Even in positive-sum, win–win situations where both parties gain, the actual division of the gains may be subject to bargaining between states. In such situations, the state that can gain most without cooperating will have the most influence over the division of gains from cooperation. This is because they can more credibly threaten to walk away from the relationship. In bargaining situations, this is known as the fall-back position: what any party could gain without agreeing to a deal. If a state can gain much without a deal they will be in a stronger position than a state that can gain little without it. Put a different way, the state that stands to gain most from any negotiation in relation to their fall-back position, is in the weaker position. As noted by Keohane and Nye (1977) (Section 3.1), most relationships of interdependence are asymmetrical, the ability to impose costs or realise benefits are uneven, and that allows some states to exert greater influence than others.

Power can also play a part in such situations if one party is able to impose costs or offer benefits to the other, thus creating an incentive for it to cooperate. The United States’ ability to get China to cooperate on issues like nuclear proliferation, say, may require concessions or threats of sanctions on other issues.

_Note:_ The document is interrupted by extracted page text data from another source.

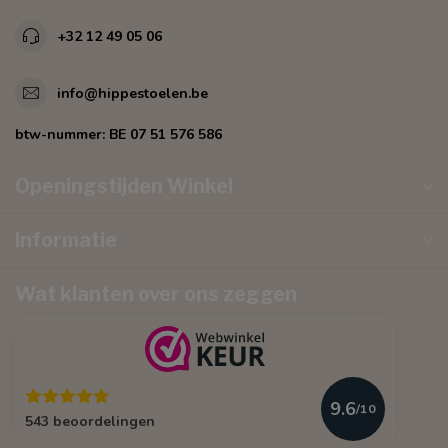
+32 12 49 05 06
info@hippestoelen.be
btw-nummer:
BE 07 51 576 586
Openingstijden Winkel
Informatie
Wat klanten over ons zeggen
9.6
/10
543 beoordelingen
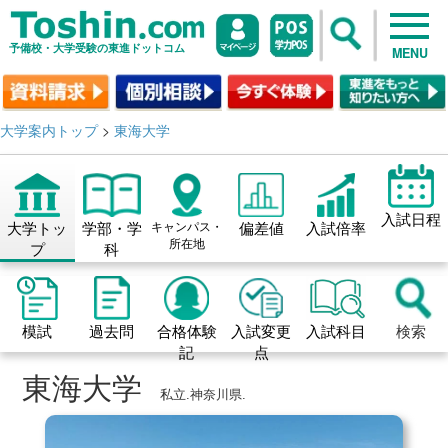
予備校・大学受験の東進ドットコム
MENU
大学案内トップ
>
東海大学
入試日程
大学トッ
学部・学
キャンパス・
偏差値
入試倍率
所在地
プ
科
模試
過去問
合格体験
入試変更
入試科目
検索
記
点
東海大学
私立.神奈川県.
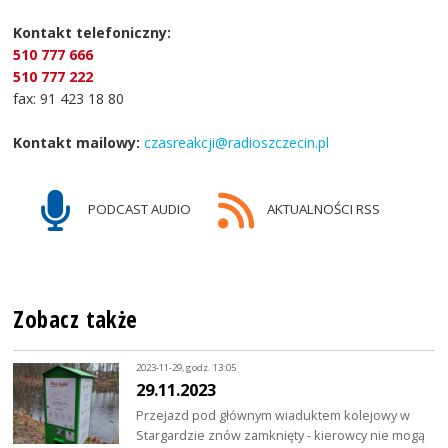
Kontakt telefoniczny:
510 777 666
510 777 222
fax: 91 423 18 80
Kontakt mailowy:
czasreakcji@radioszczecin.pl
PODCAST AUDIO
AKTUALNOŚCI RSS
Zobacz także
2023-11-29, godz. 13:05
29.11.2023
Przejazd pod głównym wiaduktem kolejowy w
Stargardzie znów zamknięty - kierowcy nie mogą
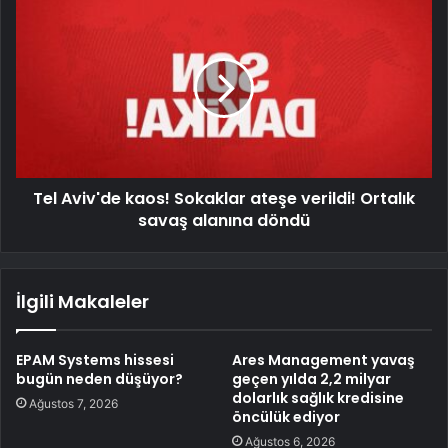
Tel Aviv'de kaos! Sokaklar ateşe verildi! Ortalık
savaş alanına döndü
İlgili Makaleler
EPAM Systems hissesi
Ares Management yavaş
bugün neden düşüyor?
geçen yılda 2,2 milyar
dolarlık sağlık kredisine
Ağustos 7, 2026
öncülük ediyor
Ağustos 6, 2026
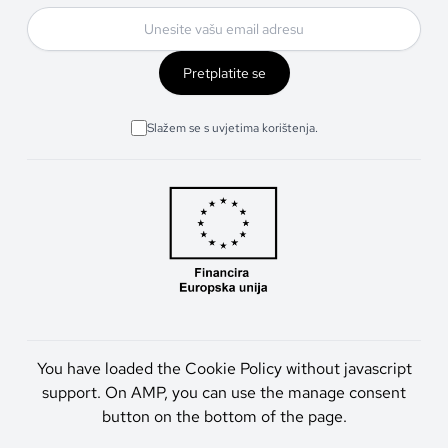
Pretplatite se
Slažem se s uvjetima korištenja.
You have loaded the Cookie Policy without javascript
support. On AMP, you can use the manage consent
button on the bottom of the page.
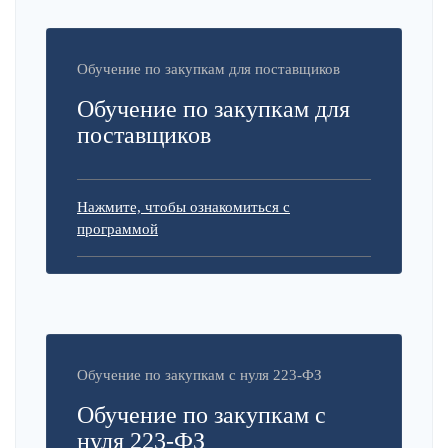
Обучение по закупкам для поставщиков
Обучение по закупкам для
поставщиков
Нажмите, чтобы ознакомиться с
программой
Обучение по закупкам с нуля 223-ФЗ
Обучение по закупкам с
нуля 223-ФЗ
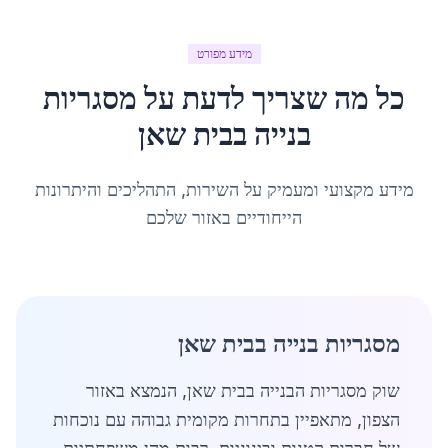
מידע מפורט
כל מה שצריך לדעת על
מסגריות
בנייה
ב
בית שאן
מידע מקצועי ומעמיק על השירות, התהליכים והיתרונות
הייחודיים באזור שלכם
מסגריות בנייה בבית שאן
שוק מסגריות הבנייה בבית שאן, הנמצא באזור
הצפון, מתאפיין בתחרות מקומית גבוהה עם נוכחות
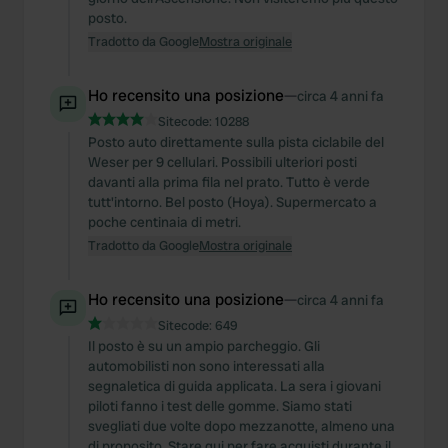
posto.
Tradotto da Google
Mostra originale
Ho recensito una posizione
—
circa 4 anni fa
Sitecode:
10288
Posto auto direttamente sulla pista ciclabile del
Weser per 9 cellulari. Possibili ulteriori posti
davanti alla prima fila nel prato. Tutto è verde
tutt'intorno. Bel posto (Hoya). Supermercato a
poche centinaia di metri.
Tradotto da Google
Mostra originale
Ho recensito una posizione
—
circa 4 anni fa
Sitecode:
649
Il posto è su un ampio parcheggio. Gli
automobilisti non sono interessati alla
segnaletica di guida applicata. La sera i giovani
piloti fanno i test delle gomme. Siamo stati
svegliati due volte dopo mezzanotte, almeno una
di proposito. Stare qui per fare acquisti durante il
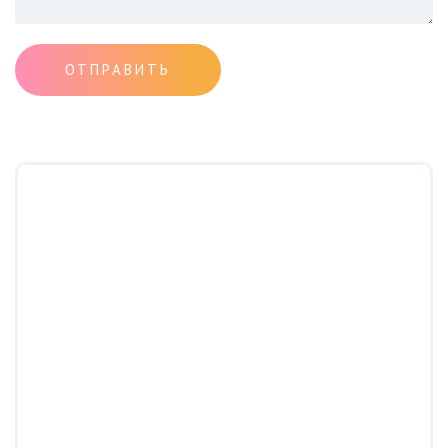
ОТПРАВИТЬ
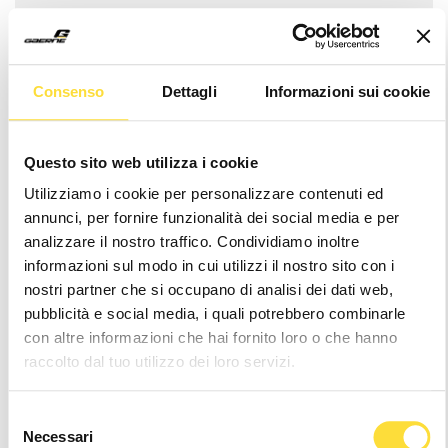
Consenso
Dettagli
Informazioni sui cookie
Questo sito web utilizza i cookie
Utilizziamo i cookie per personalizzare contenuti ed
G_VOLT VIBRAM SOLE
G_XENON GORE-TEX
annunci, per fornire funzionalità dei social media e per
ANTHRACITE
GREEN/BLACK
analizzare il nostro traffico. Condividiamo inoltre
$209.99
$219.99
informazioni sul modo in cui utilizzi il nostro sito con i
nostri partner che si occupano di analisi dei dati web,
pubblicità e social media, i quali potrebbero combinarle
con altre informazioni che hai fornito loro o che hanno
raccolto dal tuo utilizzo dei loro servizi.
Selezione
Necessari
del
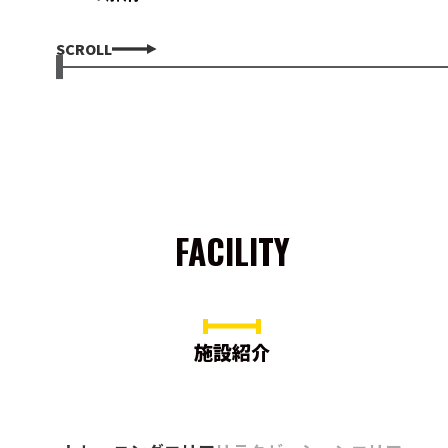
SCROLL
FACILITY
施設紹介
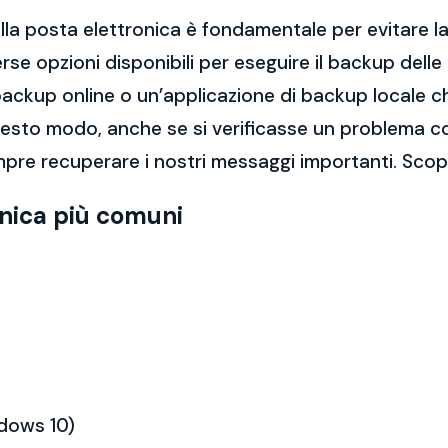
la posta elettronica è fondamentale per evitare la 
rse opzioni disponibili per eseguire il backup dell
di backup online o un’applicazione di backup locale
questo modo, anche se si verificasse un problema c
pre recuperare i nostri messaggi importanti. Scopr
onica più comuni
ndows 10)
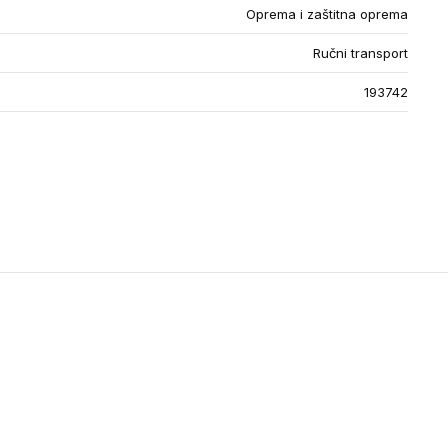
Oprema i zaštitna oprema
Ručni transport
193742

Alternatively, if one state threatens to walk away from a deal over trade, or environmental protection, the other, more powerful state can impose costs on it in the form of sanctions of one kind or another. However, the exercise of power in these kinds of instances also involves costs to the powerful state. Deploying military force or imposing trade sanctions, say, involves costs to the party that is taking these actions. The ability to exercise coercive power in this sense requires a careful weighing up of costs and benefits.